In a season which has seen significant roster upheaval, sparse frontcourt depth and a dedication to nurture youth development from upstairs, Kevin Seraphin has failed to make any semblance of an impact on a game-to-game basis -- apart from picking up quick fouls. He sets great picks, has displayed a toughness which this team has long lacked, and has exhibited a nifty hook inside, but he has generally failed to take advantage of the ample playing time that has been readily available for the taking. Moreover, he has shown the least amount of growth of any other Wizard this season.
Naturally with any rookie, he's extremely young, all the more raw given his comparative inexperience in competitive basketball (5 years I believe), and was widely assumed to be a candidate for the D-league by most teams prior to the draft. This inherently makes any growth this season a plus, effectively a notch in the belt looking to the future.
Unfortunately for Seraphin, there won't be the necessary minutes available for him to continue to develop in Washington.
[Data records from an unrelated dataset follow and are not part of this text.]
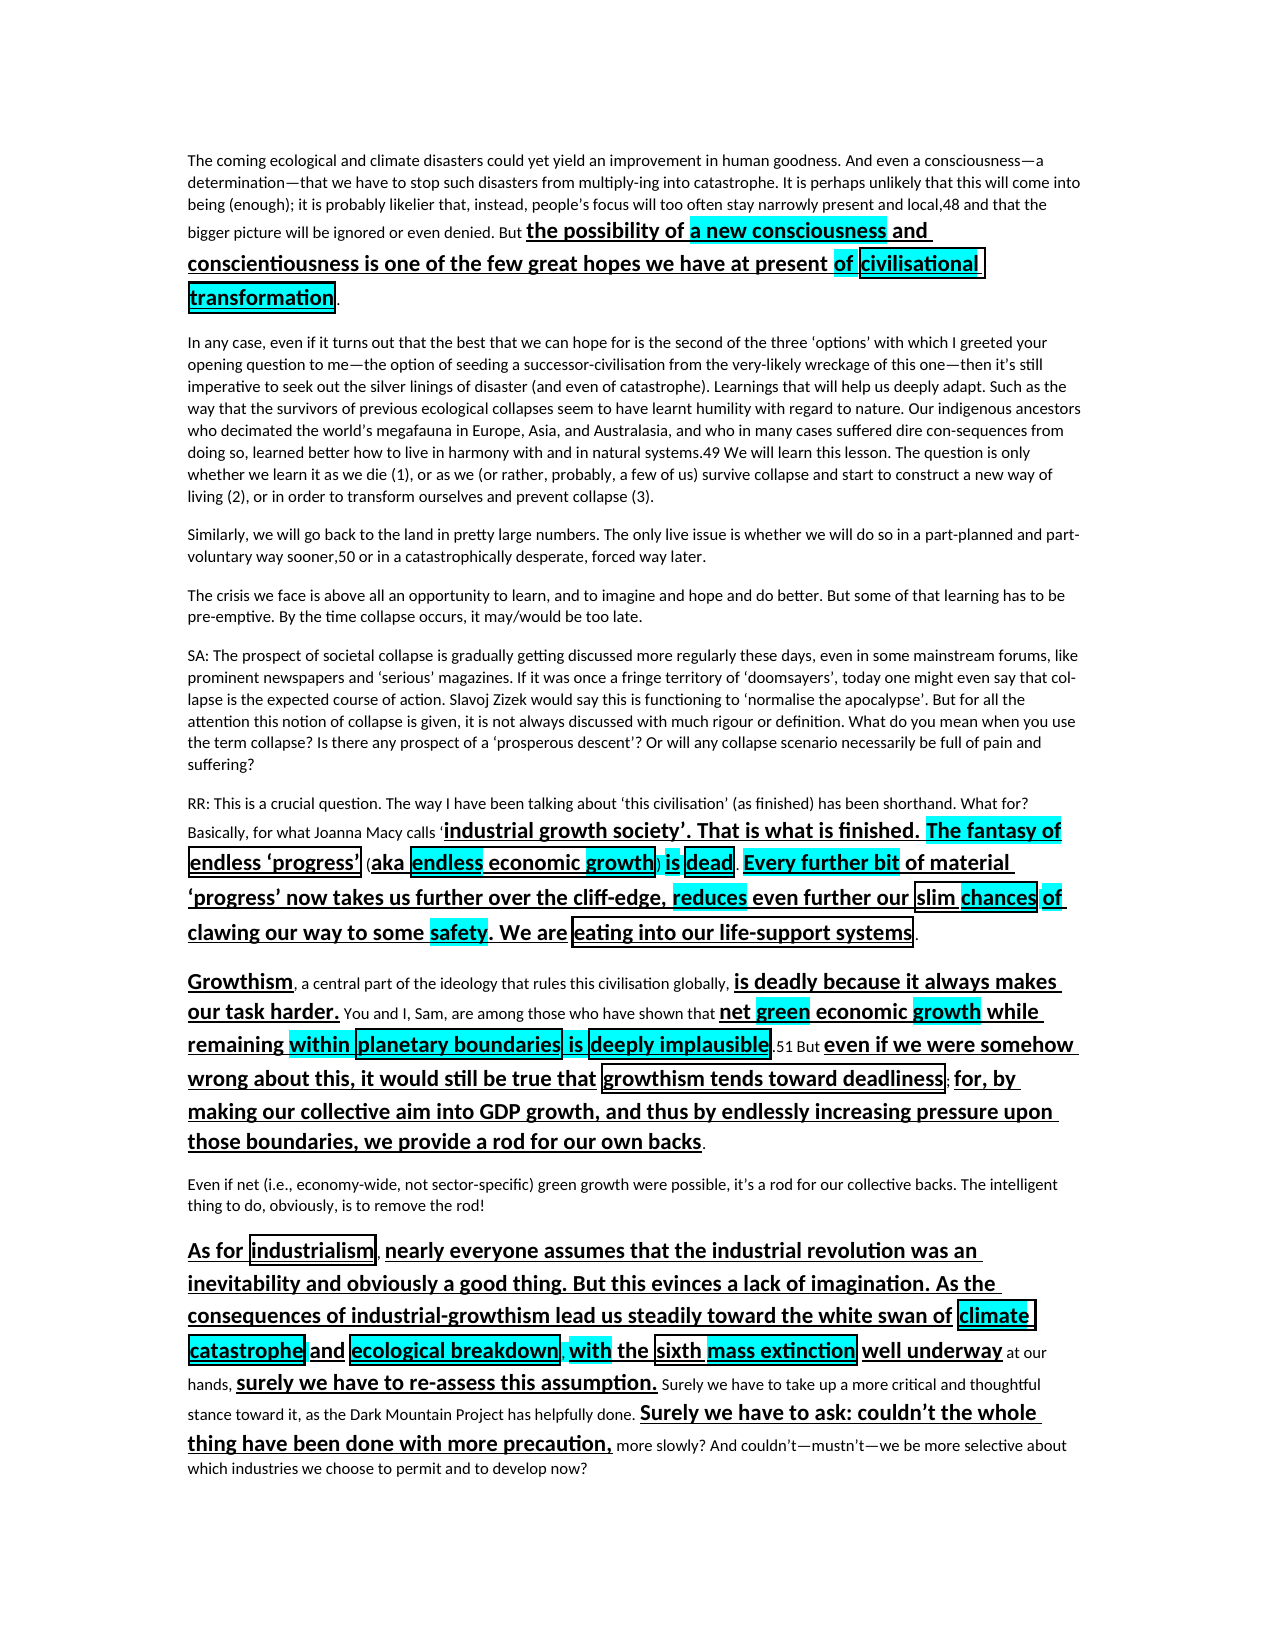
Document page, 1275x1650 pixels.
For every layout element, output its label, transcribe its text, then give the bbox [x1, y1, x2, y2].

text Even if net (i.e., economy-wide, not sector-specific) green growth were possible, it’s a rod for our collective backs. The intelligent thing to do, obviously, is to remove the rod! [187, 1174, 1087, 1216]
text The coming ecological and climate disasters could yet yield an improvement in human goodness. And even a consciousness—a determination—that we have to stop such disasters from multiply-ing into catastrophe. It is perhaps unlikely that this will come into being (enough); it is probably likelier that, instead, people’s focus will too often stay narrowly present and local,48 and that the bigger picture will be ignored or even denied. But the possibility of a new consciousness and conscientiousness is one of the few great hopes we have at present of civilisational transformation. [187, 150, 1087, 314]
text In any case, even if it turns out that the best that we can hope for is the second of the three ‘options’ with which I greeted your opening question to me—the option of seeding a successor-civilisation from the very-likely wreckage of this one—then it’s still imperative to seek out the silver linings of disaster (and even of catastrophe). Learnings that will help us deeply adapt. Such as the way that the survivors of previous ecological collapses seem to have learnt humility with regard to nature. Our indigenous ancestors who decimated the world’s megafauna in Europe, Asia, and Australasia, and who in many cases suffered dire con-sequences from doing so, learned better how to live in harmony with and in natural systems.49 We will learn this lesson. The question is only whether we learn it as we die (1), or as we (or rather, probably, a few of us) survive collapse and start to construct a new way of living (2), or in order to transform ourselves and prevent collapse (3). [187, 333, 1087, 506]
text As for industrialism, nearly everyone assumes that the industrial revolution was an inevitability and obviously a good thing. But this evinces a lack of imagination. As the consequences of industrial-growthism lead us steadily toward the white swan of climate catastrophe and ecological breakdown, with the sixth mass extinction well underway at our hands, surely we have to re-assess this assumption. Surely we have to take up a more critical and thoughtful stance toward it, as the Dark Mountain Project has helpfully done. Surely we have to ask: couldn’t the whole thing have been done with more precaution, more slowly? And couldn’t—mustn’t—we be more selective about which industries we choose to permit and to develop now? [187, 1234, 1087, 1478]
text RR: This is a crucial question. The way I have been talking about ‘this civilisation’ (as finished) has been shorthand. What for? Basically, for what Joanna Macy calls ‘industrial growth society’. That is what is finished. The fantasy of endless ‘progress’ (aka endless economic growth) is dead. Every further bit of material ‘progress’ now takes us further over the cliff-edge, reduces even further our slim chances of clawing our way to some safety. We are eating into our life-support systems. [187, 793, 1087, 948]
text SA: The prospect of societal collapse is gradually getting discussed more regularly these days, even in some mainstream forums, like prominent newspapers and ‘serious’ magazines. If it was once a fringe territory of ‘doomsayers’, today one might even say that col-lapse is the expected course of action. Slavoj Zizek would say this is functioning to ‘normalise the apocalypse’. But for all the attention this notion of collapse is given, it is not always discussed with much rigour or definition. What do you mean when you use the term collapse? Is there any prospect of a ‘prosperous descent’? Or will any collapse scenario necessarily be full of pain and suffering? [187, 645, 1087, 775]
text Growthism, a central part of the ideology that rules this civilisation globally, is deadly because it always makes our task harder. You and I, Sam, are among those who have shown that net green economic growth while remaining within planetary boundaries is deeply implausible.51 But even if we were somehow wrong about this, it would still be true that growthism tends toward deadliness; for, by making our collective aim into GDP growth, and thus by endlessly increasing pressure upon those boundaries, we provide a rod for our own backs. [187, 967, 1087, 1155]
text Similarly, we will go back to the land in pretty large numbers. The only live issue is whether we will do so in a part-planned and part-voluntary way sooner,50 or in a catastrophically desperate, forced way later. [187, 524, 1087, 567]
text The crisis we face is above all an opportunity to learn, and to imagine and hope and do better. But some of that learning has to be pre-emptive. By the time collapse occurs, it may/would be too late. [187, 585, 1087, 627]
With this in mind, we currently have 6 players that figure to command significant minutes: Wall, Young, Crawford, McGee, Blatche, and Booker. When you consider our top-5 pick, that immediately makes 7. And then you add Atlanta's first round pick, our 2012 lottery pick (probably top-10), and our marquee player addition in 2012 or 2013 (either through free agency or a trade… Kevin Love is unrestricted in 2013, restricted after next season) -- suddenly there is barely room for Seraphin to see court time.
Not to mention that Rashard Lewis will demand significant minutes next season. And any other veteran big man we pick up in free agency. (And Othyus Jeffers!)
Ultimately, Seraphin represents our greatest trade chip if we do in fact keep Blatche around. He represents our only opportunity to move into the top 10 of the draft with Atlanta's pick, a similar opportunity to move up next season, or as a piece to be used to attempt to pry a disgruntled DeMarcus Cousins out of Sacremento down the line (or a player of similar talent). Seraphin is all the more valuable in a trade given that he is on an exceedingly cheap contract that makes him a restricted free agent for the 2014/2015 season.
While Seraphin provides value as an end-of-bench body to get hard fouls, someone who (ideally) trains hard and can present tough opposition for Blatche/Booker/draftpick in practice, he most likely won't get the chance to develop in Washington. Certainly not if we add someone like Enes Kanter in the draft. Not only does he need minutes that won't be available here, but he will almost certainly be no better than a 10th or 11th man on a Wizards team that will be ready to compete in the playoffs come 2013. Which makes him as good as gone -- just a matter of time.